**What needs to be done**
The word "parameters" may appear in lines of the data below. Say how many lines hold it, giving only the number.

Saved entries:
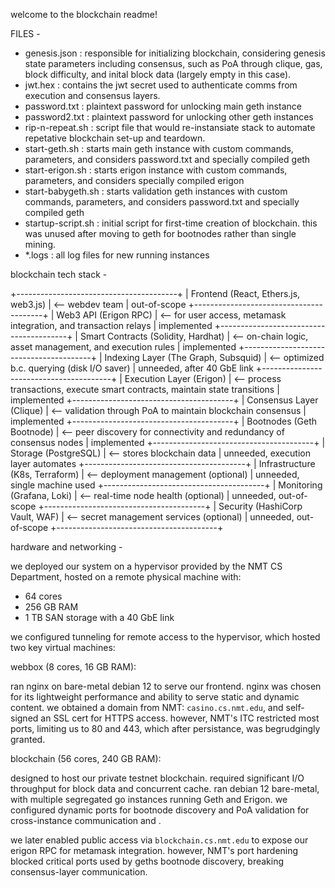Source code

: welcome to the blockchain readme!



FILES - 
- genesis.json : responsible for initializing blockchain, considering genesis state parameters including consensus, such as PoA through clique, gas, block difficulty, and inital block data (largely empty in this case).
- jwt.hex : contains the jwt secret used to authenticate comms from execution and consensus layers.
- password.txt : plaintext password for unlocking main geth instance
- password2.txt : plaintext password for unlocking other geth instances
- rip-n-repeat.sh : script file that would re-instansiate stack to automate repetative blockchain set-up and teardown.
- start-geth.sh : starts main geth instance with custom commands, parameters, and considers password.txt and specially compiled geth
- start-erigon.sh : starts erigon instance with custom commands, parameters, and considers specially compiled erigon
- start-babygeth.sh : starts validation geth instances with custom commands, parameters, and considers password.txt and specially compiled geth
- startup-script.sh : initial script for first-time creation of blockchain. this was unused after moving to geth for bootnodes rather than single mining.
- *.logs : all log files for new running instances



blockchain tech stack -

+----------------------------------------+
|  Frontend (React, Ethers.js, web3.js)  | <-- webdev team									| out-of-scope
+----------------------------------------+
|  Web3 API (Erigon RPC)                 | <-- for user access, metamask integration, and transaction relays			| implemented
+----------------------------------------+
|  Smart Contracts (Solidity, Hardhat) 	 | <-- on-chain logic, asset management, and execution rules				| implemented
+----------------------------------------+
|  Indexing Layer (The Graph, Subsquid)  | <-- optimized b.c. querying (disk I/O saver)						| unneeded, after 40 GbE link
+----------------------------------------+
|  Execution Layer (Erigon)    	         | <-- process transactions, execute smart contracts, maintain state transitions	| implemented
+----------------------------------------+
|  Consensus Layer (Clique)	         | <-- validation through PoA to maintain blockchain consensus				| implemented
+----------------------------------------+
|  Bootnodes (Geth Bootnode)             | <-- peer discovery for connectivity and redundancy of consensus nodes		| implemented
+----------------------------------------+
|  Storage (PostgreSQL)     	         | <-- stores blockchain data								| unneeded, execution layer automates
+----------------------------------------+
|  Infrastructure (K8s, Terraform)       | <-- deployment management (optional)							| unneeded, single machine used
+----------------------------------------+
|  Monitoring (Grafana, Loki)            | <-- real-time node health (optional)							| unneeded, out-of-scope
+----------------------------------------+
|  Security (HashiCorp Vault, WAF)       | <-- secret management services (optional)						| unneeded, out-of-scope
+----------------------------------------+




hardware and networking - 

we deployed our system on a hypervisor provided by the NMT CS Department, hosted on a remote physical machine with:

- 64 cores
- 256 GB RAM
- 1 TB SAN storage with a 40 GbE link

we configured tunneling for remote access to the hypervisor, which hosted two key virtual machines:

webbox (8 cores, 16 GB RAM):

ran nginx on bare-metal debian 12 to serve our frontend. nginx was chosen for its lightweight performance and ability to serve static and dynamic content. we obtained a domain from NMT: `casino.cs.nmt.edu`, and self-signed an SSL cert for HTTPS access. however, NMT's ITC restricted most ports, limiting us to 80 and 443, which after persistance, was begrudgingly granted.

blockchain (56 cores, 240 GB RAM):

designed to host our private testnet blockchain. required significant I/O throughput for block data and concurrent cache. ran debian 12 bare-metal, with multiple segregated go instances running Geth and Erigon. we configured dynamic ports for bootnode discovery and PoA validation for cross-instance communication and . 

we later enabled public access via `blockchain.cs.nmt.edu` to expose our erigon RPC for metamask integration. however, NMT's port hardening blocked critical ports used by geths bootnode discovery, breaking consensus-layer communication.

**Task response**
4